What you will do -
Restate verbatim the span of lines below between the line with "Mini rosa babyflaska" and the line with "ller ställa in", including those two lines, and only that span.

Stored items from a collection:
____

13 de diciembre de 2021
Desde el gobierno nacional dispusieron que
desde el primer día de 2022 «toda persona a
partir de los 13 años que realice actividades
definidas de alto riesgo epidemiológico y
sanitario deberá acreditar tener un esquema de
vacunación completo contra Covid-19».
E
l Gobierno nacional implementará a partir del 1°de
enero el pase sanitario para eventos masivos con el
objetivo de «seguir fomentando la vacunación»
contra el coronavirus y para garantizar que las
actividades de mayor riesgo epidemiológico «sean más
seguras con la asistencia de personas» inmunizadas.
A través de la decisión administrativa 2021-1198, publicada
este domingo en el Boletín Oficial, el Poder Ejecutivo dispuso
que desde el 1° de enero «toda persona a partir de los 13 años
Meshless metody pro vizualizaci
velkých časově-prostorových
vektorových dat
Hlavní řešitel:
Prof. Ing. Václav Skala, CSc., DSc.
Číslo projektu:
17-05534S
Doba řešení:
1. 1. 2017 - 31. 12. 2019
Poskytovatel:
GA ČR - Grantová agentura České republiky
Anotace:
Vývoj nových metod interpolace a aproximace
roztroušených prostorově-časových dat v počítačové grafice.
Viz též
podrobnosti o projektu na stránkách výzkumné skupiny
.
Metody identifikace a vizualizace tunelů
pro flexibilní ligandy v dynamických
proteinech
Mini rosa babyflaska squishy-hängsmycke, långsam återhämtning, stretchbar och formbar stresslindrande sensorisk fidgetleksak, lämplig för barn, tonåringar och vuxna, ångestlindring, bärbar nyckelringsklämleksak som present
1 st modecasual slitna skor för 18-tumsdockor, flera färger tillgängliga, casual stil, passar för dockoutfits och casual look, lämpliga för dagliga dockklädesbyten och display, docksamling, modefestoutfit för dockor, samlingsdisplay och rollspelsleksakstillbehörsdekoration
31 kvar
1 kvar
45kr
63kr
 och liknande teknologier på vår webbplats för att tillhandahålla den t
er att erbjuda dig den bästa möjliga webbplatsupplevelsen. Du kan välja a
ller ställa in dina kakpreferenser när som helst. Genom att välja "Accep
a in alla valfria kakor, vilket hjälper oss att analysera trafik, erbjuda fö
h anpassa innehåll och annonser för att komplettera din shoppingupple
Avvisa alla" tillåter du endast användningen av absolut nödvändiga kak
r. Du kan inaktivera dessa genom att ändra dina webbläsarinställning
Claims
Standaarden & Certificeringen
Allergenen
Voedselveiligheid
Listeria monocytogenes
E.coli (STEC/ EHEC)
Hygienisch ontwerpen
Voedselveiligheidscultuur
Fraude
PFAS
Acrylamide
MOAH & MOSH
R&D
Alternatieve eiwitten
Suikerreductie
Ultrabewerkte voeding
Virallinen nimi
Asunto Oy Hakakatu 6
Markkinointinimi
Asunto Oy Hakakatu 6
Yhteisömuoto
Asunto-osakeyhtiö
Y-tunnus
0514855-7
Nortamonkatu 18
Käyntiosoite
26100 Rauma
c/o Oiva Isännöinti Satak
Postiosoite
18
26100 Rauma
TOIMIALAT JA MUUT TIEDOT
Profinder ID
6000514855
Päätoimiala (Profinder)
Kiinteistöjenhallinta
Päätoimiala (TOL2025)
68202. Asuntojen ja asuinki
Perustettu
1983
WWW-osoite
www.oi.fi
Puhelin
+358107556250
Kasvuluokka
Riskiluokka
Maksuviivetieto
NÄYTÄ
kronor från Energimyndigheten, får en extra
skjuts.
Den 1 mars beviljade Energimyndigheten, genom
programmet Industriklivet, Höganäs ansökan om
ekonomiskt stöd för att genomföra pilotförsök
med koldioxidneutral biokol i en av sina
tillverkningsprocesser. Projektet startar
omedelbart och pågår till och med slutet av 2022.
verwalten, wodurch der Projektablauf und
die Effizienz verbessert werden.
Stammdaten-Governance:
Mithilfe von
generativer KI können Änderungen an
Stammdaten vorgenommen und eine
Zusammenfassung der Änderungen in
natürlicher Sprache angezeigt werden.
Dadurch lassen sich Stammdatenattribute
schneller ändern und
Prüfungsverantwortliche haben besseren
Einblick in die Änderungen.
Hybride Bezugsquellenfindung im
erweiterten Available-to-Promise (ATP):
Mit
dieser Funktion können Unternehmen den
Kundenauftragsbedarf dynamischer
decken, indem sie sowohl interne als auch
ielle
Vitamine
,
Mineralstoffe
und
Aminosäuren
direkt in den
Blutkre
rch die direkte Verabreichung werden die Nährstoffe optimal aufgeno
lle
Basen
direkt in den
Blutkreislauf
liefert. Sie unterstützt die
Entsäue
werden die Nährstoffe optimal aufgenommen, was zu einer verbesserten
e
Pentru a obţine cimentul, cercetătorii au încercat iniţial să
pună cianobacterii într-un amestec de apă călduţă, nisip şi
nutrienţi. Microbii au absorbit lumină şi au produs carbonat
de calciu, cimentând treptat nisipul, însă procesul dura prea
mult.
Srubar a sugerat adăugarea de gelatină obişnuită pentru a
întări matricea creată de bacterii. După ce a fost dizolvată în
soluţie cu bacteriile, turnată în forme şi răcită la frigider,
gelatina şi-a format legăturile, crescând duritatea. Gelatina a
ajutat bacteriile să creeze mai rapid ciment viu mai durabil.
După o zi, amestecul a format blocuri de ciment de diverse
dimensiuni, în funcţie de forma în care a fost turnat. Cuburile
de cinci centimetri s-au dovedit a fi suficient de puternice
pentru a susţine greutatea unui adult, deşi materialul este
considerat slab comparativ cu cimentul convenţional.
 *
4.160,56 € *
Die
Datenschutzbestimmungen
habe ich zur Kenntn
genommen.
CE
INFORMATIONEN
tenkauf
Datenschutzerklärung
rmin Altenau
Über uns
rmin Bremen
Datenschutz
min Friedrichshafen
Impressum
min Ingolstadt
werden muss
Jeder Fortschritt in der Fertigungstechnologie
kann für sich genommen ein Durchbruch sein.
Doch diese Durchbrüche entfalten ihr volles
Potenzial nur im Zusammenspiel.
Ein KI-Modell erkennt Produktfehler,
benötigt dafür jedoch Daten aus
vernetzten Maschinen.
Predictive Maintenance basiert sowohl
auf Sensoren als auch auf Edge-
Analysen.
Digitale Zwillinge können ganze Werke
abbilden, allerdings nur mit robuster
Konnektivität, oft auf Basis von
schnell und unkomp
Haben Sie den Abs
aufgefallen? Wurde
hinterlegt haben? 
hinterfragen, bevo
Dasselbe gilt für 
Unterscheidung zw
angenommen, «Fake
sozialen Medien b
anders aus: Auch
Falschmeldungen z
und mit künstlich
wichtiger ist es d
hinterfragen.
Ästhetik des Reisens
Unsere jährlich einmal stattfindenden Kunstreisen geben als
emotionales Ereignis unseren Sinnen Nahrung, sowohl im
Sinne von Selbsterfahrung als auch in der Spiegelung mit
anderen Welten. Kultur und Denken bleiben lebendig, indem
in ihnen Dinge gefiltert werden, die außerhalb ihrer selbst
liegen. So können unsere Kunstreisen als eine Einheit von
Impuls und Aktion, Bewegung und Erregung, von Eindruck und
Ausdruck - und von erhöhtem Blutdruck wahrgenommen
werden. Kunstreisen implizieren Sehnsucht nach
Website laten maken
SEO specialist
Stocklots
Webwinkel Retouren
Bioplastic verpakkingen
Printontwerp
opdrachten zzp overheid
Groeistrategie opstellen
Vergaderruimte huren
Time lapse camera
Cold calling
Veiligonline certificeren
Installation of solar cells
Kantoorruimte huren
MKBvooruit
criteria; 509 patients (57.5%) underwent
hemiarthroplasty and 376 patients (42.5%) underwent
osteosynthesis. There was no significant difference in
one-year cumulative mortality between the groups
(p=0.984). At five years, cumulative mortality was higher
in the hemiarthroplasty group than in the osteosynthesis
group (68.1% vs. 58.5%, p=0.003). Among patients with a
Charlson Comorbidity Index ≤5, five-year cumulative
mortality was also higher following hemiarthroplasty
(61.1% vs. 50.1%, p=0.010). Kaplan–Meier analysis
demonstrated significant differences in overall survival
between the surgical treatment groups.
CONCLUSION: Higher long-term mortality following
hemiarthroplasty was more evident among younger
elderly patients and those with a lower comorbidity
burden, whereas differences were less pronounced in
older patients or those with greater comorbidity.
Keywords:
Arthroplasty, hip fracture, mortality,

____

Answer area -
Mini rosa babyflaska squishy-hängsmycke, långsam återhämtning, stretchbar och formbar stresslindrande sensorisk fidgetleksak, lämplig för barn, tonåringar och vuxna, ångestlindring, bärbar nyckelringsklämleksak som present
1 st modecasual slitna skor för 18-tumsdockor, flera färger tillgängliga, casual stil, passar för dockoutfits och casual look, lämpliga för dagliga dockklädesbyten och display, docksamling, modefestoutfit för dockor, samlingsdisplay och rollspelsleksakstillbehörsdekoration
31 kvar
1 kvar
45kr
63kr
 och liknande teknologier på vår webbplats för att tillhandahålla den t
er att erbjuda dig den bästa möjliga webbplatsupplevelsen. Du kan välja a
ller ställa in dina kakpreferenser när som helst. Genom att välja "Accep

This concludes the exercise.